Bala Bala Sese is rather the first Ugandan project to receive a professional marketing approach. It was one of the top local productions of that year and the following year.

It was nominated at the 12th Africa Movie Academy Awards for Best Film in an African Language. It held its African premiere at the Luxor African Film Festival in Egypt and competed in the long Narrative category among 13 other African films. It was the opening film at the 10 Amakula International Film Festival and automatically qualified for the Golden Impala Award for best African film, which was won by De Noir.

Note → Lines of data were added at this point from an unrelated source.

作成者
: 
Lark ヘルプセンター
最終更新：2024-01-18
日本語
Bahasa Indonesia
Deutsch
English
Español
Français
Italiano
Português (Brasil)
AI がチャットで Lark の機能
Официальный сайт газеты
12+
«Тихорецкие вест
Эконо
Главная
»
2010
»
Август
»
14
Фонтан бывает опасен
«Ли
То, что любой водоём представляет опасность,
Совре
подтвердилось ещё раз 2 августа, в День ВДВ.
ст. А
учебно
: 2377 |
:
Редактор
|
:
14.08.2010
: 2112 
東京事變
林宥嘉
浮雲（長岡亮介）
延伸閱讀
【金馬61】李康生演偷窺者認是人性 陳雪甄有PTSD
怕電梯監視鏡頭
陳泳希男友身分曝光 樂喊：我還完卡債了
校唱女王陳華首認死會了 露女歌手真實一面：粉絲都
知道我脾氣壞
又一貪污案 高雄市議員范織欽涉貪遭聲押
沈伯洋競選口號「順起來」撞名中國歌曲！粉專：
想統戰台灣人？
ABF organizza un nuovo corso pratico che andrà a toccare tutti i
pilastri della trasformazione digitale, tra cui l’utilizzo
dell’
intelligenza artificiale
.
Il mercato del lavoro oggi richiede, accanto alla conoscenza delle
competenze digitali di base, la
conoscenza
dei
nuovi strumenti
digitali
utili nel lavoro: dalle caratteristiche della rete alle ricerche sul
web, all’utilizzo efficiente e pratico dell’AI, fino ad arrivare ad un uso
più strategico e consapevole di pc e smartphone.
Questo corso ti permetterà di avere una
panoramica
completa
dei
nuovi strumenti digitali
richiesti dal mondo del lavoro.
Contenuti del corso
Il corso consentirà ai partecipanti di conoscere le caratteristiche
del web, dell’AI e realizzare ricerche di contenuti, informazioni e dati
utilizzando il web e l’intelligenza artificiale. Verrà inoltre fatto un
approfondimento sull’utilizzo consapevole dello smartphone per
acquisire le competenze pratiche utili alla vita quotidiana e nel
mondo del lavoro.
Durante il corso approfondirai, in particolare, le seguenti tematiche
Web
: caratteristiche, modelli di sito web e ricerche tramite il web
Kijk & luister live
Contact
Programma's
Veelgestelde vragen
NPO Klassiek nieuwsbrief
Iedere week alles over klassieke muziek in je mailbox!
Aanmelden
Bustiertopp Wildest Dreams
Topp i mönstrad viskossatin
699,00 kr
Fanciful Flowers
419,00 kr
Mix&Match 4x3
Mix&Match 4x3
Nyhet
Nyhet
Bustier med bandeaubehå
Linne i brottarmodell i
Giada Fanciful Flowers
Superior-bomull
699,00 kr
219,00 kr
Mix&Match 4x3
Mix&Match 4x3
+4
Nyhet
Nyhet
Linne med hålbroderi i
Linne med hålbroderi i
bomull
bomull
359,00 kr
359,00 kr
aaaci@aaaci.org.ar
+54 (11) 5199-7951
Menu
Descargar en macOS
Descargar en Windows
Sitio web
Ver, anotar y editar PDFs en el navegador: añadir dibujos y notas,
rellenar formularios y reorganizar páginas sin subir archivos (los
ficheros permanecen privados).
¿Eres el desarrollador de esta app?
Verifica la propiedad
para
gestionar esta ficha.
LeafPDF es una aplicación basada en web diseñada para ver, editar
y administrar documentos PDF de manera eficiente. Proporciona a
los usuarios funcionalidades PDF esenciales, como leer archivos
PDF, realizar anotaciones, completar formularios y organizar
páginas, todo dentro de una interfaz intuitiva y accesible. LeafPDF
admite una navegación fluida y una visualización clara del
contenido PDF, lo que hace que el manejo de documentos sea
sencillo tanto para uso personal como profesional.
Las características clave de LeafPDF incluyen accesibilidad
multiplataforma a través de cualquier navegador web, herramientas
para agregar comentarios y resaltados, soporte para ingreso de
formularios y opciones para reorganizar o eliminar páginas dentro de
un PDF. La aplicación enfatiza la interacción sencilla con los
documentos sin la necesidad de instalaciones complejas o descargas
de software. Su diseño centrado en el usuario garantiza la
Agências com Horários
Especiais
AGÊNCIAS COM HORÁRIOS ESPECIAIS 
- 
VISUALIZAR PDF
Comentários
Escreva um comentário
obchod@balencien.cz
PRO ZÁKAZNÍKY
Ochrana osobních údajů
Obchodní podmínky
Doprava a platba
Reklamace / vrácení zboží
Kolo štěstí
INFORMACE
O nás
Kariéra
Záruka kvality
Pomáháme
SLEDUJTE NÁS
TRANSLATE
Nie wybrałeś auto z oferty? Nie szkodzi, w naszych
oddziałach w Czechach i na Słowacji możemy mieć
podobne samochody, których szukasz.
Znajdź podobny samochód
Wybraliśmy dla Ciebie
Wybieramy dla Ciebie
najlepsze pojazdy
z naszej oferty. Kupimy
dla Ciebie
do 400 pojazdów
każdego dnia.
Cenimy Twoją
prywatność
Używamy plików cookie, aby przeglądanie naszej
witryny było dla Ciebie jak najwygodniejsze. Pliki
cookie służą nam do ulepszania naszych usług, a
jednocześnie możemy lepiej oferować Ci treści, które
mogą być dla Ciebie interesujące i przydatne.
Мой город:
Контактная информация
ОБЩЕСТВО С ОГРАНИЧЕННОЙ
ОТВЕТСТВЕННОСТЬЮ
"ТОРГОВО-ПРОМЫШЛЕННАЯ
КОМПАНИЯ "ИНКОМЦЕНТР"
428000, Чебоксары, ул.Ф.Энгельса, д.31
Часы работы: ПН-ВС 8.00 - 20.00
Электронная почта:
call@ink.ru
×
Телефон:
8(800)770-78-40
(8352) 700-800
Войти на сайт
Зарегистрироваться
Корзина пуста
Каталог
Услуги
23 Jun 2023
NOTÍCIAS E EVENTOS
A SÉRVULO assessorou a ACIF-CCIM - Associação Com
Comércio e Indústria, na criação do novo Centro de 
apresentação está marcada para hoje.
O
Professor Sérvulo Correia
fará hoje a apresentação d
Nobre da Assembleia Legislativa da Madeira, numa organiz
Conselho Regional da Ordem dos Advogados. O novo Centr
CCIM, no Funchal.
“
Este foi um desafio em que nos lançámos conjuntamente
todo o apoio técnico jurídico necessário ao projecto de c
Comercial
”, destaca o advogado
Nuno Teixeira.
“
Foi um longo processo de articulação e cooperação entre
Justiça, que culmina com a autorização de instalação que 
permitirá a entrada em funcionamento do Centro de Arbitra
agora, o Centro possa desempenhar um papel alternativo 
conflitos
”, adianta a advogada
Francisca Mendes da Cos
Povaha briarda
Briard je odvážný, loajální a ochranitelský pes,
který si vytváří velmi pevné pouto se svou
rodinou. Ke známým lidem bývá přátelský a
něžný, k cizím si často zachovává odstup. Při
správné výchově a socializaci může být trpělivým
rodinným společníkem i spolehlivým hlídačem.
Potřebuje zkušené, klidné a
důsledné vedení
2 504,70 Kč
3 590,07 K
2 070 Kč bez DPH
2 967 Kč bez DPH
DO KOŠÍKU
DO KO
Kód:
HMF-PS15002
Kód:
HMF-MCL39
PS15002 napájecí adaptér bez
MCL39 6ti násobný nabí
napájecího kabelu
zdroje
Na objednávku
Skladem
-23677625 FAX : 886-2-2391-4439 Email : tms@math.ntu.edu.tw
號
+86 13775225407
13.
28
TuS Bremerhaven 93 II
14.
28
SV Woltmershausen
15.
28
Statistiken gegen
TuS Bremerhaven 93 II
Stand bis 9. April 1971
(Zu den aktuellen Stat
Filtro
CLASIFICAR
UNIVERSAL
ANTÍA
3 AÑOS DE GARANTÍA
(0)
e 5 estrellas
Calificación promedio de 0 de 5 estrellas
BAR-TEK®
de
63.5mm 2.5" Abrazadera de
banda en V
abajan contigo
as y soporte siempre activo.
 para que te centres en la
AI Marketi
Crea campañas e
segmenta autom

===Music and soundtrack===
The soundtrack album was composed by Nessim (music producer), with the official theme song "Wuuyo" recorded by A Pass and Nessim again of Badi Musik. This became the singer's most successful single to date. The official video of the song premiered on 20 March 2015 at Club Guvnor and features clips from the movie.

==Awards==

===Nominated===
- 2016: Long Narrative, Luxor African Film Festival
- 2016: Golden Impala Award, Amakula International Film Festival
- 2016: Best Film in an African Language, 12th Africa Movie Academy Awards
- 2016: Helsinki African Film Festival Jury Award for Human Rights and Social Commentary
- 2016: Best Feature Film, Africa International Film Festival

The film was also named as one of the best films of 2015 and 2016 by various critics.